● **DATA IN THIS EXERCISE**:
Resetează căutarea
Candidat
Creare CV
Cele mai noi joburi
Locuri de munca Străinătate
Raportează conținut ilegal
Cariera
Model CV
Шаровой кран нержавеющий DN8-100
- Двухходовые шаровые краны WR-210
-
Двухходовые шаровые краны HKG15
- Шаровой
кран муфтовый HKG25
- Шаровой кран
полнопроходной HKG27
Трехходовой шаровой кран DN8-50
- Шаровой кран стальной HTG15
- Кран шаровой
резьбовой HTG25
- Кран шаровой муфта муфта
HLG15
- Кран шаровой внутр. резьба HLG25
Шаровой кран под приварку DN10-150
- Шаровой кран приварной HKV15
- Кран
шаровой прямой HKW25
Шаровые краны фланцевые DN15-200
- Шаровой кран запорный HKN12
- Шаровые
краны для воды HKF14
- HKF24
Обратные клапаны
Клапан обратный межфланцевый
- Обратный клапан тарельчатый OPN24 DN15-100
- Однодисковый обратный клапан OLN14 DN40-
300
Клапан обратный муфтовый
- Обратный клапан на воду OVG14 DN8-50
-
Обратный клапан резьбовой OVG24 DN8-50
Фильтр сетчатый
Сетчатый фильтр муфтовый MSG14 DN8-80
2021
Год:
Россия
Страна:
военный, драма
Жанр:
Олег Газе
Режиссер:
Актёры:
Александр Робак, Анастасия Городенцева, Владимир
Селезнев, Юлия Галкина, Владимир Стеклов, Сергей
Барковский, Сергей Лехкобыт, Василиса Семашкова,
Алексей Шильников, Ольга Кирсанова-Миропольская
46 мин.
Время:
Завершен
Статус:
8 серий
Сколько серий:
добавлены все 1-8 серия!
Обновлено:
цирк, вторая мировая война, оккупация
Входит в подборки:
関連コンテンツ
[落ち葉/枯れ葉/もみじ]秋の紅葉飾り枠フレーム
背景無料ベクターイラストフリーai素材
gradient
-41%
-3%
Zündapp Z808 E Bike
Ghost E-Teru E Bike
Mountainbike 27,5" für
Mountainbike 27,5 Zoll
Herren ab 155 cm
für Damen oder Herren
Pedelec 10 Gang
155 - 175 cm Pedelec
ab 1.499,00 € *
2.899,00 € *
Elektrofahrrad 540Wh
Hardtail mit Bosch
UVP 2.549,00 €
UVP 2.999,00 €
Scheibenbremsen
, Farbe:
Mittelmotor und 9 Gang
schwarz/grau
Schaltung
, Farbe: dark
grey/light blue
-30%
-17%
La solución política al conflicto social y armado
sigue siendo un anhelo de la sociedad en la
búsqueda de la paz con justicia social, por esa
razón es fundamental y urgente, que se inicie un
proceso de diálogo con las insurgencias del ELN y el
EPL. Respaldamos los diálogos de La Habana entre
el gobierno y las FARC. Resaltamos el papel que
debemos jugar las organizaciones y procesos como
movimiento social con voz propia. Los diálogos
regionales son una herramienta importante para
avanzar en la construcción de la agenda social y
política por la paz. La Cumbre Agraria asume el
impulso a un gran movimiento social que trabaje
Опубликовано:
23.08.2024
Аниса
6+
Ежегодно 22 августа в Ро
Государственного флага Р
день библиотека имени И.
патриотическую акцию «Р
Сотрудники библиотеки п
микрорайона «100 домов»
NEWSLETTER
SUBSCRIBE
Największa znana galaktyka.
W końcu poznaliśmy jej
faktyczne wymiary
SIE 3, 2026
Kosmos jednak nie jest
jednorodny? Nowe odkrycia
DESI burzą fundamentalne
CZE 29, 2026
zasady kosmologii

● **WHAT IS BEING ASKED**:
From the first line of the records above to the line that contains "EPL. Respaldamos los", quote each line exactly.

● **EXPECTED ANSWER**:
Resetează căutarea
Candidat
Creare CV
Cele mai noi joburi
Locuri de munca Străinătate
Raportează conținut ilegal
Cariera
Model CV
Шаровой кран нержавеющий DN8-100
- Двухходовые шаровые краны WR-210
-
Двухходовые шаровые краны HKG15
- Шаровой
кран муфтовый HKG25
- Шаровой кран
полнопроходной HKG27
Трехходовой шаровой кран DN8-50
- Шаровой кран стальной HTG15
- Кран шаровой
резьбовой HTG25
- Кран шаровой муфта муфта
HLG15
- Кран шаровой внутр. резьба HLG25
Шаровой кран под приварку DN10-150
- Шаровой кран приварной HKV15
- Кран
шаровой прямой HKW25
Шаровые краны фланцевые DN15-200
- Шаровой кран запорный HKN12
- Шаровые
краны для воды HKF14
- HKF24
Обратные клапаны
Клапан обратный межфланцевый
- Обратный клапан тарельчатый OPN24 DN15-100
- Однодисковый обратный клапан OLN14 DN40-
300
Клапан обратный муфтовый
- Обратный клапан на воду OVG14 DN8-50
-
Обратный клапан резьбовой OVG24 DN8-50
Фильтр сетчатый
Сетчатый фильтр муфтовый MSG14 DN8-80
2021
Год:
Россия
Страна:
военный, драма
Жанр:
Олег Газе
Режиссер:
Актёры:
Александр Робак, Анастасия Городенцева, Владимир
Селезнев, Юлия Галкина, Владимир Стеклов, Сергей
Барковский, Сергей Лехкобыт, Василиса Семашкова,
Алексей Шильников, Ольга Кирсанова-Миропольская
46 мин.
Время:
Завершен
Статус:
8 серий
Сколько серий:
добавлены все 1-8 серия!
Обновлено:
цирк, вторая мировая война, оккупация
Входит в подборки:
関連コンテンツ
[落ち葉/枯れ葉/もみじ]秋の紅葉飾り枠フレーム
背景無料ベクターイラストフリーai素材
gradient
-41%
-3%
Zündapp Z808 E Bike
Ghost E-Teru E Bike
Mountainbike 27,5" für
Mountainbike 27,5 Zoll
Herren ab 155 cm
für Damen oder Herren
Pedelec 10 Gang
155 - 175 cm Pedelec
ab 1.499,00 € *
2.899,00 € *
Elektrofahrrad 540Wh
Hardtail mit Bosch
UVP 2.549,00 €
UVP 2.999,00 €
Scheibenbremsen
, Farbe:
Mittelmotor und 9 Gang
schwarz/grau
Schaltung
, Farbe: dark
grey/light blue
-30%
-17%
La solución política al conflicto social y armado
sigue siendo un anhelo de la sociedad en la
búsqueda de la paz con justicia social, por esa
razón es fundamental y urgente, que se inicie un
proceso de diálogo con las insurgencias del ELN y el
EPL. Respaldamos los diálogos de La Habana entre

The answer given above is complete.